Und dann gab es durch bzw. mit Hilfe des Pfarrgemeinderats 2 große Feste zu organisieren. Zunächst unser Patrozinium kurz nach den Sommerferien und letztlich das Priesterjubiläum von Pfarrer Zimmermann. Zu letzterem gilt es auch ein Lob nach Litzelstetten zu schicken, denn als „Hauspfarrei“ von Pfarrer Zimmermann lag dort sicherlich die Hauptarbeit. Da sich letztlich viele an der  Organisation und Durchführung beteiligten, konnten auch die Helfer aus Messdienern, Frauengemeinschaft, Weltladen usw. das Fest genießen. Zu diesem Fest wird an anderer Stelle im Pfarrbrief ausführlicher berichtet.

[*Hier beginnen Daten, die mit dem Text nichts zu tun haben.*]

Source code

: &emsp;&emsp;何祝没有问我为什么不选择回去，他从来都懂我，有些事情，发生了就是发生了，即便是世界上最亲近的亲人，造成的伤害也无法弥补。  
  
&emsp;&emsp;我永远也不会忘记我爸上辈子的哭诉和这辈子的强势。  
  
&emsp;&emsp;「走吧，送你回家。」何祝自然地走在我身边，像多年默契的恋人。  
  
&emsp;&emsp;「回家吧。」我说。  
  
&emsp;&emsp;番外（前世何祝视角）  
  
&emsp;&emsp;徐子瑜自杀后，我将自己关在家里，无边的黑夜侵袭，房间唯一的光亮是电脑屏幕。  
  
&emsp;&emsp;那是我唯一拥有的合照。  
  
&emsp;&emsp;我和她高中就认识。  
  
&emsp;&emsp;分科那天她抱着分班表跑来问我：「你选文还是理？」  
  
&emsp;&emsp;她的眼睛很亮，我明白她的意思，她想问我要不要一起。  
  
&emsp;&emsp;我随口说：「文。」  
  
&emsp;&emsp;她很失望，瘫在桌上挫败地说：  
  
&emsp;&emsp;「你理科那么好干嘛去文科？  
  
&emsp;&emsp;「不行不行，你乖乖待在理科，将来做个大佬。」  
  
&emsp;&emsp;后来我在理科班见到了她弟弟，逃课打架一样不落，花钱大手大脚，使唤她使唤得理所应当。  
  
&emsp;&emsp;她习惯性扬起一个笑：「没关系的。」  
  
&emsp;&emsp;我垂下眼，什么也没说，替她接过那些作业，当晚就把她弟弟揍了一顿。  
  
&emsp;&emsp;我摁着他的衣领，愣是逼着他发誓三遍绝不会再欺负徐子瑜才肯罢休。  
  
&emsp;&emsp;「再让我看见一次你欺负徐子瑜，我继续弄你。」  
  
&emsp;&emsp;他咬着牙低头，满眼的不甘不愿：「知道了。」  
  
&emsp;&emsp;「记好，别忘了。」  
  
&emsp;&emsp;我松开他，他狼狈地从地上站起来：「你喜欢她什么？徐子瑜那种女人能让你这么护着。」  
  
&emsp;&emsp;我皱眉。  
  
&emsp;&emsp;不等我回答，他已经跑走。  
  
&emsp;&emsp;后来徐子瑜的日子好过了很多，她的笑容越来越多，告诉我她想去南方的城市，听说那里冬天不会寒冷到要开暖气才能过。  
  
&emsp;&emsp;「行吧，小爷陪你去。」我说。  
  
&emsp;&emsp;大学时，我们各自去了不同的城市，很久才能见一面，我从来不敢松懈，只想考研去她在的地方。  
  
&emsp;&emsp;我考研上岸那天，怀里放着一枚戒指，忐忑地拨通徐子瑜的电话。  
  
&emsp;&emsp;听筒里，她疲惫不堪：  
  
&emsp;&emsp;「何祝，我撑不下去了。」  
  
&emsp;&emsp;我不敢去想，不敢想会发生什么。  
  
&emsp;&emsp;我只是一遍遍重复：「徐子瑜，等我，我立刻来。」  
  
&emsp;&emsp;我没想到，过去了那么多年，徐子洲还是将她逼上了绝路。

Wie ebenfalls an anderer Stelle ausführlicher berichtet wird, hat der Stiftungsrat, der sich aus Teilnehmern des Pfarrgemeinderats und dem Pfarrer zusammensetzt, im Oktober die Anschaffung einer neuen Pfeifenorgel auf den Weg gebracht. Durch die engagierte Arbeit des Orgelausschusses ist es gelungen, eine ausreichende finanzielle Basis für diese große Investition zu schaffen. Auch hier den Beteiligten ein großes Lob und Anerkennung, dass sie so unermüdlich an diesem Ziel gearbeitet haben und noch weiter arbeiten wollen.

Im November fand ein Treffen mit unseren evangelischen Christen statt. Letztes Jahr war diese eigentlich jährlich geplante Zusammenkunft durch die anstehende PGR-Wahl ausgefallen. Doch bei den jeweiligen Pfarrfesten war zu sehen, dass wir auch inoffiziell immer wieder im Dialog sind.

Am Ende dieses Jahresrückblicks bin ich selbst erstaunt, mit welchen wichtigen Themen wir uns in den vergangenen Monaten beschäftig haben. Weitere Punkte stehen in absehbarer Zeit an. So entfiel bislang die jährliche Ehrung verdienter Mitarbeiterinnen und Mitarbeiter und auch an der Umsetzung der pastoralen Leitlinien gilt es zu arbeiten.

Und wenn Sie etwas bewegt, kommen Sie doch auf die Mitglieder des Pfarrgemeinderats zu oder nehmen Sie an einer Sitzung des Pfarrgemeinderats teil. Je mehr Feedback wir bekommen, desto leichter fällt es uns, die richtigen Dinge zu tun.